Standalone journalist Chris Nolan runs 'Politics from Left to Right,' a political Web site at www.chrisnolan.com that focuses on the intersection of politics, technology and business issues in San Francisco, in California and on the national scene.

Nolan's work is well-known to tech-savvy readers. Her weekly syndicated column, 'Talk is Cheap,' appeared in The New York Post, Upside, Wired.com and other publications. Debuting in 1997 at the beginnings of the Internet stock boom, it covered a wide variety of topics and was well regarded for its humor, insight and news value.

Nolan has led her peers in breaking important stories.
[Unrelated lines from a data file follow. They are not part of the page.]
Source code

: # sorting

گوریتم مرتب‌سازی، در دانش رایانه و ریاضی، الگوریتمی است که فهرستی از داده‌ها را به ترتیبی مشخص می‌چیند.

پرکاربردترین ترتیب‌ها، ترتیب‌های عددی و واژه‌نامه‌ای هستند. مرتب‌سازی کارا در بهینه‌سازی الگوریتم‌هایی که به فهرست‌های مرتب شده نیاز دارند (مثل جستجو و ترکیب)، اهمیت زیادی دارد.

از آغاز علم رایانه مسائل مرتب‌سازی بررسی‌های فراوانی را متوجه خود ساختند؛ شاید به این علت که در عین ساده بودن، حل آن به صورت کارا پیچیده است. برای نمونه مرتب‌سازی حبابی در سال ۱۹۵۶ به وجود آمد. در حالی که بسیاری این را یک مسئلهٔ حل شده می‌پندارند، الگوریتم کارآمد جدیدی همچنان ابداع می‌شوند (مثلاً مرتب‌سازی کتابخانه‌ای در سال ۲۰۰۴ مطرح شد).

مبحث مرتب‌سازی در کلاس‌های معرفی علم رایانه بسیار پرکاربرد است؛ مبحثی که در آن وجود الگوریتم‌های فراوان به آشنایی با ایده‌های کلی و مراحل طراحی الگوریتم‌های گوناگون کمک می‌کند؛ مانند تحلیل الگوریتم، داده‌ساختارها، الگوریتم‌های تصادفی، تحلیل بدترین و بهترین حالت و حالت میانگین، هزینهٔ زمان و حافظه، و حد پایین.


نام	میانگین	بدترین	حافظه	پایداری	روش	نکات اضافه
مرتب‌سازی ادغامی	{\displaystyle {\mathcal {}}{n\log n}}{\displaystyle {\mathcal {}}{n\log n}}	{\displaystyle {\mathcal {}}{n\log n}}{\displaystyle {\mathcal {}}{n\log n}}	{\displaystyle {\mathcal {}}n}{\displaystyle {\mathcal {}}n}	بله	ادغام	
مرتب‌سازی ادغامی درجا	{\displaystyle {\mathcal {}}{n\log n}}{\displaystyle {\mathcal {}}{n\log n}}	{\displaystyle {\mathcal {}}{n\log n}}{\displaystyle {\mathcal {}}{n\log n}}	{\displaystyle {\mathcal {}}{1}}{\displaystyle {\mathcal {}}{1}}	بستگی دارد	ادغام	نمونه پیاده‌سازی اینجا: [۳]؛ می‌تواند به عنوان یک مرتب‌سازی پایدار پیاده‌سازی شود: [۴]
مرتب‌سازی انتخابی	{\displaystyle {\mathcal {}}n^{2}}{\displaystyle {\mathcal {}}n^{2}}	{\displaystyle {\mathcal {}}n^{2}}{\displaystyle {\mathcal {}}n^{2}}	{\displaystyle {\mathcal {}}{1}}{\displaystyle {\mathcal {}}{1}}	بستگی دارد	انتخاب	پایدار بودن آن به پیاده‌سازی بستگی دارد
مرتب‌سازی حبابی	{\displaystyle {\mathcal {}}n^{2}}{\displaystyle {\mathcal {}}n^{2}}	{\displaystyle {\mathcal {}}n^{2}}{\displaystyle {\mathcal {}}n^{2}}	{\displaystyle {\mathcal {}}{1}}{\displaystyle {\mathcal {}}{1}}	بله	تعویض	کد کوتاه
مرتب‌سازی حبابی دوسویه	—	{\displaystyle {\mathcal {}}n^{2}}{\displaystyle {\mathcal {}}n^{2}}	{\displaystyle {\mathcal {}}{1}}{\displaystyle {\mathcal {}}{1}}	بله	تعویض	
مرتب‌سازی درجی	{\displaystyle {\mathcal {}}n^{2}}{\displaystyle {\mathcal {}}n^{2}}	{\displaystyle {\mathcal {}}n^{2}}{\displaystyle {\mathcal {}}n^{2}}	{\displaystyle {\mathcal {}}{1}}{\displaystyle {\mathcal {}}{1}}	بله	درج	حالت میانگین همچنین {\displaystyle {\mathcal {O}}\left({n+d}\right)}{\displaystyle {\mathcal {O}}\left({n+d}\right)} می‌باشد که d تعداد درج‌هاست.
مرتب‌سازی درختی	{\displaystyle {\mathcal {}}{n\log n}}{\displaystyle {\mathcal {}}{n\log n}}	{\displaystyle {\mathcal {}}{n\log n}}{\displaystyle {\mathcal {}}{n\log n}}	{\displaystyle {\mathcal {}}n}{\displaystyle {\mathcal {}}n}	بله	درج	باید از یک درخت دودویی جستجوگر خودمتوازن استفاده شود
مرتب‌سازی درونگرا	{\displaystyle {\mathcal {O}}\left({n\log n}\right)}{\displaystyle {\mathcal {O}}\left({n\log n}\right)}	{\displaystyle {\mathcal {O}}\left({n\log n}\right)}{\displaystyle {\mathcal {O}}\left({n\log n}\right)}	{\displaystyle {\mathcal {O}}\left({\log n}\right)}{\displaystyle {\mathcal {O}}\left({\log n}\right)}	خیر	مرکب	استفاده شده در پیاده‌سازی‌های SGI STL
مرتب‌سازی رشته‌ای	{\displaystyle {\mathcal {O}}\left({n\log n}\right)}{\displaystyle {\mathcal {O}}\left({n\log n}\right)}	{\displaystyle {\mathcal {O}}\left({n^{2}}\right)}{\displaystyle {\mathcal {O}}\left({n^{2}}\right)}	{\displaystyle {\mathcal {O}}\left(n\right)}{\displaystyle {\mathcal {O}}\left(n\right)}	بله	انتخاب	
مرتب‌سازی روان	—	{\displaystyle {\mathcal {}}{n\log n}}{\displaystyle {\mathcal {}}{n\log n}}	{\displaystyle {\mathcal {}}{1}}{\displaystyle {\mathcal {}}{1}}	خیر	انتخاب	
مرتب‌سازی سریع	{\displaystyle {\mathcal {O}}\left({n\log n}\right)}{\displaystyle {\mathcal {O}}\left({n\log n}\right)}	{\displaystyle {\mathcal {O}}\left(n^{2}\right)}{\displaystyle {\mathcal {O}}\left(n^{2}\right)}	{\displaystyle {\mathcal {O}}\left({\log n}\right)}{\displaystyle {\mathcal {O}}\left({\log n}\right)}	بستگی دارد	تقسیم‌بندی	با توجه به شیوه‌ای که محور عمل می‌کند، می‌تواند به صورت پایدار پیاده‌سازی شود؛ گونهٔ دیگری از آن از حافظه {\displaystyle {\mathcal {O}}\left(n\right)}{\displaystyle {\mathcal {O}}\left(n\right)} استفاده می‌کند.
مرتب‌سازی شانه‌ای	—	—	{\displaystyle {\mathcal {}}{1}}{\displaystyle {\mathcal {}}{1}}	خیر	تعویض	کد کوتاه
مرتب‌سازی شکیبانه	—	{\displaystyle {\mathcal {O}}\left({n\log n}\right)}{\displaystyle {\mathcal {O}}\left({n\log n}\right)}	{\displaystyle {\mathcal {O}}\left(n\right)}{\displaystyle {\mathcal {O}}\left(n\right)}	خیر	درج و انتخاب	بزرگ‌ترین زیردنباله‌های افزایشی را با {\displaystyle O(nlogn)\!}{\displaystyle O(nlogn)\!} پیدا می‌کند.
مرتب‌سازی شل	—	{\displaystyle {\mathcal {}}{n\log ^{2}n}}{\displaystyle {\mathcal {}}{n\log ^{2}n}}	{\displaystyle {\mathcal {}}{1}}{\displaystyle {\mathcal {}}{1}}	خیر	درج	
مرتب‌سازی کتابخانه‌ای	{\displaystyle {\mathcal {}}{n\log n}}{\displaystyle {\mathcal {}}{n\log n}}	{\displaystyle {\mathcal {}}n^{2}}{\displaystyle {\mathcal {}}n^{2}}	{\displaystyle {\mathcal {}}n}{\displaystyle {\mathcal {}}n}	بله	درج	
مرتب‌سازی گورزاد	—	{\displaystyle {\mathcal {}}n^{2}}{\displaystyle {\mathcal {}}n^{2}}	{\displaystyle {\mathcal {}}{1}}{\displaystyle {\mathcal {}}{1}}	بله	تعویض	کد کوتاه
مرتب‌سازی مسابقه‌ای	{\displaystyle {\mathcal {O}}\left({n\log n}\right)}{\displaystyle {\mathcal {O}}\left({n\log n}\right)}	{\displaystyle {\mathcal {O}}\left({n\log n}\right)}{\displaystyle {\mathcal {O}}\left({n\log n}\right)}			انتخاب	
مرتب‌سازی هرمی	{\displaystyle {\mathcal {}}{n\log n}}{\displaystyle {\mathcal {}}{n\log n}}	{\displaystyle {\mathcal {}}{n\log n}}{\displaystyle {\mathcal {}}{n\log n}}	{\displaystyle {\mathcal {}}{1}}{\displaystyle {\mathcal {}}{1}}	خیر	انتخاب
Her reporting on Silicon Valley banker Frank Quattrone was the first to uncover the now infamous 'friend of Frank' accounts and led, eventually, to Quattrone's conviction on obstruction of justice charges.

In addition to columns and Weblogging, Nolan's work has appeared in The Washington Post, The New Republic, Fortune, Business 2.0 and Condé, Nast Traveler, and she has spoken frequently on the impact of Weblogging on politics and journalism.

Before moving to San Francisco, Nolan, who has more than 20 years of reporting experience, wrote about politics and technology in Washington, D.C., for a series of television trade magazines. She holds a B.A. from Barnard College, Columbia University.